Non bisogna esagerare nel sottovalutare Matteo Renzi, come hanno fatto i principali quotidiani che non hanno pubblicato neppure un sunto della sua lunga lettera di critiche al capo del governo. Indubbiamente il leader di Iv ha collezionato errori politici e difetti personali ed è finito a capo di un partitino con prospettive ben limitate. Da premier ha però coltivato rapporti internazionali tali da essere ritenuto affidabile (ed anche ubbidiente) da un lato per la Merkel e dall’altro per la Casa Bianca di Obama (e Biden) ed è pur sempre un soggetto oggi determinante per la tenuta o meno dell’attuale governo.
Ed è agli occhi di queste cancellerie che il governo Conte non appare un interlocutore adeguato. Innanzitutto c’è la questione del Recovery Fund. L’Italia è la prima beneficiaria con 209 miliardi. Non è una vittoria alla lotteria da autogestire. Si tratta di un colossale impegno finanziario per l’Unione Europea sull’Italia perché non sia il “tallone d’Achille” dell’euro. È evidente che da Bruxelles a Berlino e Parigi nessuno pensa che possa gestirli il governo in balìa di una piattaforma Rousseau e dove non c’è nessuno esperto in economia, a cominciare dal ministro che è un insegnante di storia senza titoli in materia. Non a caso la Bce ha attaccato in questi giorni sul piano personale Roberto Gualtieri per il cashback. A sua volta Paolo Gentiloni ha contestato – alludendo a Conte – un Recovery Fund “pensando ai prossimi sondaggi e non alle prossime generazioni”. Parole sprezzanti che sono apparse dettate non dal Nazareno, ma dalla Merkel e dalla Von der Leyen. Conte ha infatti prima incaricato Colao, poi ne ha cestinato il Piano perché conteneva interventi infrastrutturali sgraditi ai 5 Stelle e dopo inutili Stati generali ha ripiegato su una sommatoria di vecchi progetti ministeriali. Chi si espone per 209 miliardi all’Italia – vincendo resistenze di altri governi e con tensioni nel proprio – si aspetta un piano organico di robusto risanamento per l’euro e di ammodernamento con grandi opere – come i “corridoi” dell’Alta Velocità – per lo sviluppo dell’intera Unione.
Le preoccupazioni europee si intrecciano con quelle di oltreatlantico, dato che con l’uscita di scena di Trump si va ricostituendo l’asse Berlino-Washington.
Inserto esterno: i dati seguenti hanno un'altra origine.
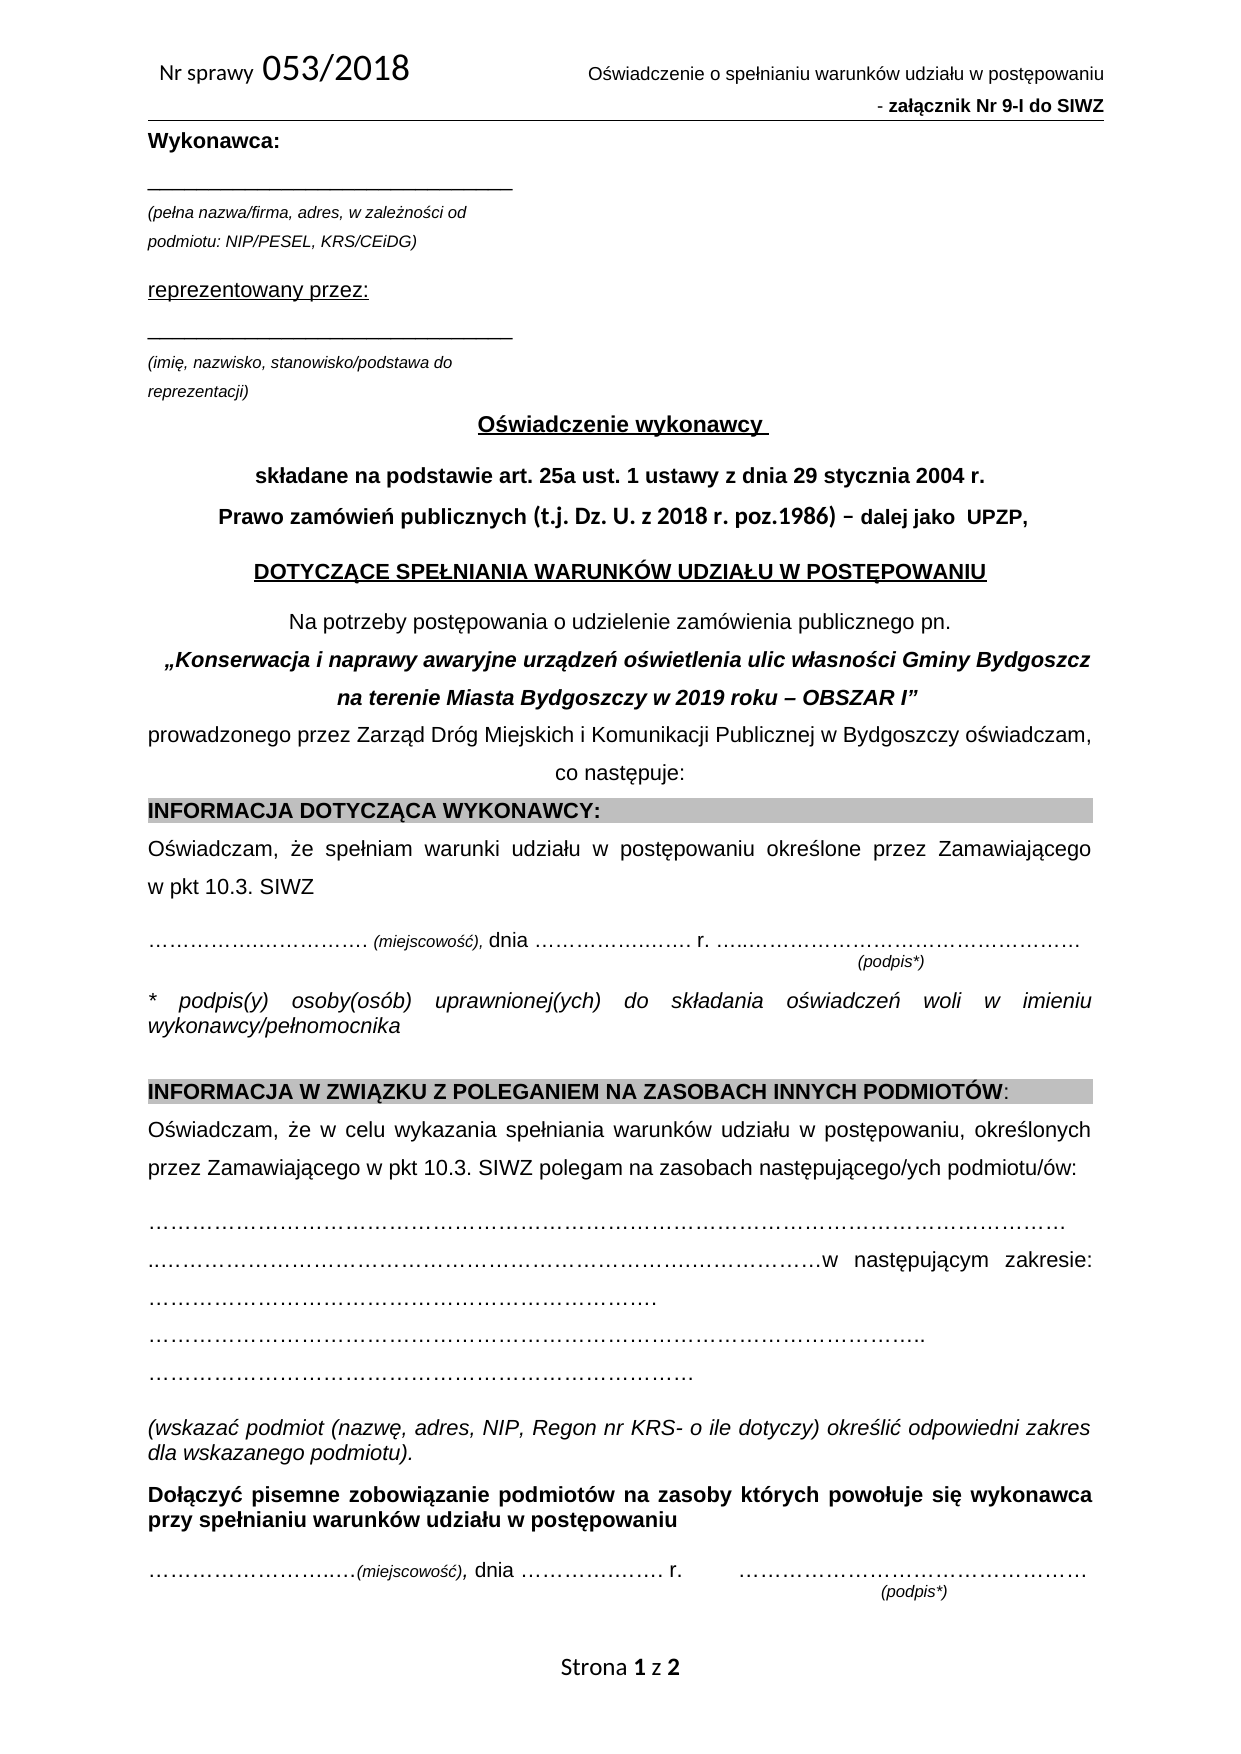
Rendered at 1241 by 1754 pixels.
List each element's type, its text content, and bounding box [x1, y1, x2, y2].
Biden ha già annunciato che il primo impegno dalla Casa Bianca è un “Summit delle democrazie” per ristabilire un fronte economico e militare da opporre a Cina e Russia a cominciare dalla Nato e nel rapporto Usa-Ue. In questo quadro l’Italia ha una sua importanza sia per la Ue dopo la Brexit sia sulla scena del Mediterraneo dopo la defezione di Erdogan. “Penso che l’Italia sarà enormemente importante per la strategia della Nato”: così Michael Carpenter, consigliere di Biden per la politica estera.
L’attuale governo non sembra però l’interlocutore migliore per il prossimo inquilino della Casa Bianca: un premier, “Giuseppi” Conte, che ha messo i servizi segreti italiani a disposizione di Trump sotto attacco democratico per il Russiagate e un ministro degli Esteri, Luigi Di Maio, impegnato nella Via della Seta e il cui partito da dieci anni traffica con il Venezuela di Maduro.
La tesi prevalente è che Matteo Renzi si muova per avere un rimpasto e portare la Boschi o Rosato al governo. Può darsi, ma le cinque pagine con 14 punti di attacco all’operato del premier che Matteo Renzi ha divulgato e la brevità dell’incontro che c’è poi stato tra Conte e Italia viva a Palazzo Chigi non sembrano preludere alla richiesta di un ministro. Il testo è in sostanza una vera e propria “mozione di sfiducia”: dalla pandemia al Recovery Fund con contestazioni personali per task force, Mes e servizi segreti. È indubbio che la gestione accentrata di Conte si è tradotta in un generale sbullonamento dei rapporti tra Governo, Regioni e Comuni e continui zig-zag tra i vari ministri.
L’interlocutore non sembra più essere quindi Palazzo Chigi, ma il Quirinale (che è anche il punto di riferimento ormai primario per le cancellerie) nel senso che ora il presidente Mattarella ha di fronte alcune settimane per trovare una soluzione. L’inamovibilità del premier non è poi così scontata.
Conte non fa mistero di quale sia il suo obiettivo: o andare al posto di Mattarella nel 2022 oppure capitanare nel 2023 una lista sottraendo voti ai propri attuali alleati di governo. Non è quindi così carismatico agli occhi del Quirinale e di altri leader della maggioranza.